Agent Runlog
PassAudited by ClawScan on May 10, 2026.
Overview
This skill is a coherent shell-command logging helper, but users should notice that it runs an external npx CLI and stores local command logs that may contain private output.
Before installing or using this skill, verify that the `agent-runlog` npm package is trustworthy, consider pinning a version, keep `.agent-runs/` out of commits and shared channels, and only disable redaction or wrap destructive commands with explicit approval.
Findings (3)
Artifact-based informational review of SKILL.md, metadata, install specs, static scan signals, and capability signals. ClawScan does not execute the skill or run runtime probes.
A wrapped command can still change files, run scripts, or perform destructive actions if the underlying command does so.
The skill documents a wrapper that can run arbitrary shell commands. This is central to the stated purpose, and the skill adds a warning about destructive commands, but users should still treat wrapped commands as normal shell execution.

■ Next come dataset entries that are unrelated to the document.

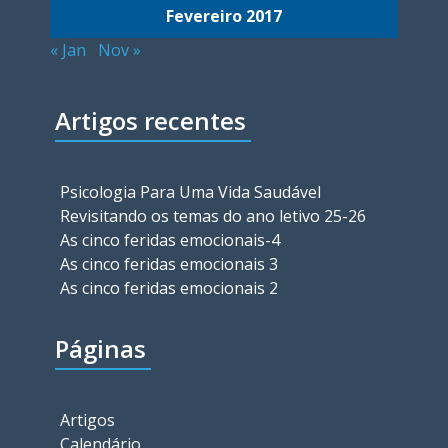
Fevereiro 2017
« Jan
Nov »
Artigos recentes
Psicologia Para Uma Vida Saudável
Revisitando os temas do ano letivo 25-26
As cinco feridas emocionais-4
As cinco feridas emocionais 3
As cinco feridas emocionais 2
Páginas
Artigos
Calendário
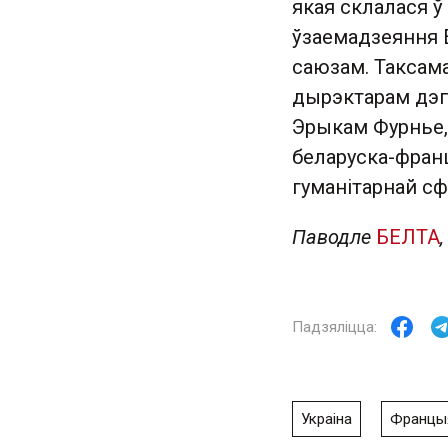
якая склалася ў
ўзаемадзеяння Е
саюзам. Таксам
дырэктарам дэ
Эрыкам Фурнье, 
беларуска-франц
гуманітарнай сф
Паводле
БЕЛТА
Украіна
Францы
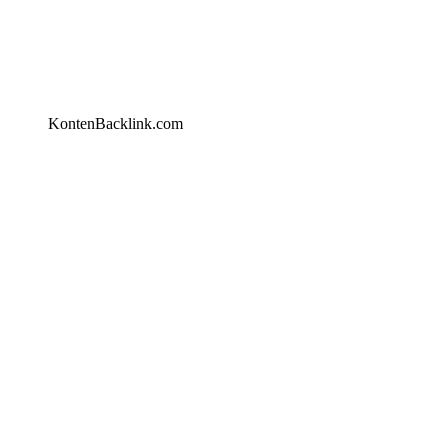
KontenBacklink.com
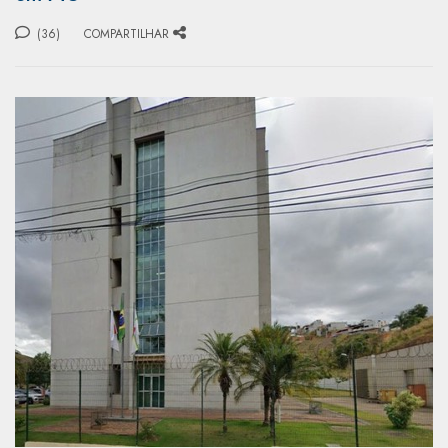
(36)
COMPARTILHAR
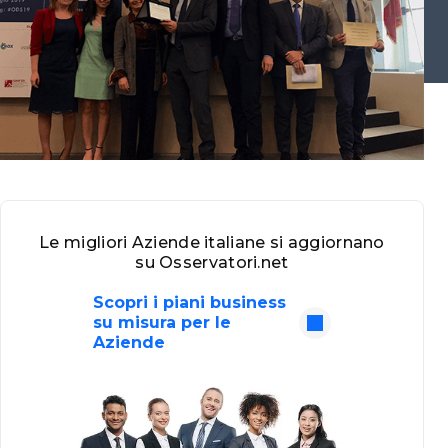
Le migliori Aziende italiane si aggiornano
su Osservatori.net
Scopri i piani business
su misura per le
Aziende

npx agent-runlog -- <command> [args...]
Use it mainly for expected test, lint, build, and debugging commands, and require explicit approval before wrapping commands that modify or delete important data.
If the resolved npm package or version is not the one the user expects, the agent could execute unreviewed third-party code.
The documented workflow executes an unpinned external CLI through `npx`; the provided artifacts include no install spec or package code for review. This is common for CLI-based skills but leaves package provenance and version choice to the user environment.
npx agent-runlog -- npm test
Verify the npm package source and consider pinning a trusted version before using it in sensitive projects.
Private command output, error messages, paths, or git state could remain on disk and be accidentally shared or committed.
The skill persists command output summaries locally. The documentation says redaction is on by default and warns to keep private logs local, so this is disclosed and purpose-aligned, but the stored logs may still include sensitive project or environment details.
It writes a small local ledger under `.agent-runs/<timestamp>/`.
Keep `.agent-runs/` local, exclude it from commits if needed, review summaries before sharing, and avoid `--no-redact` unless explicitly required.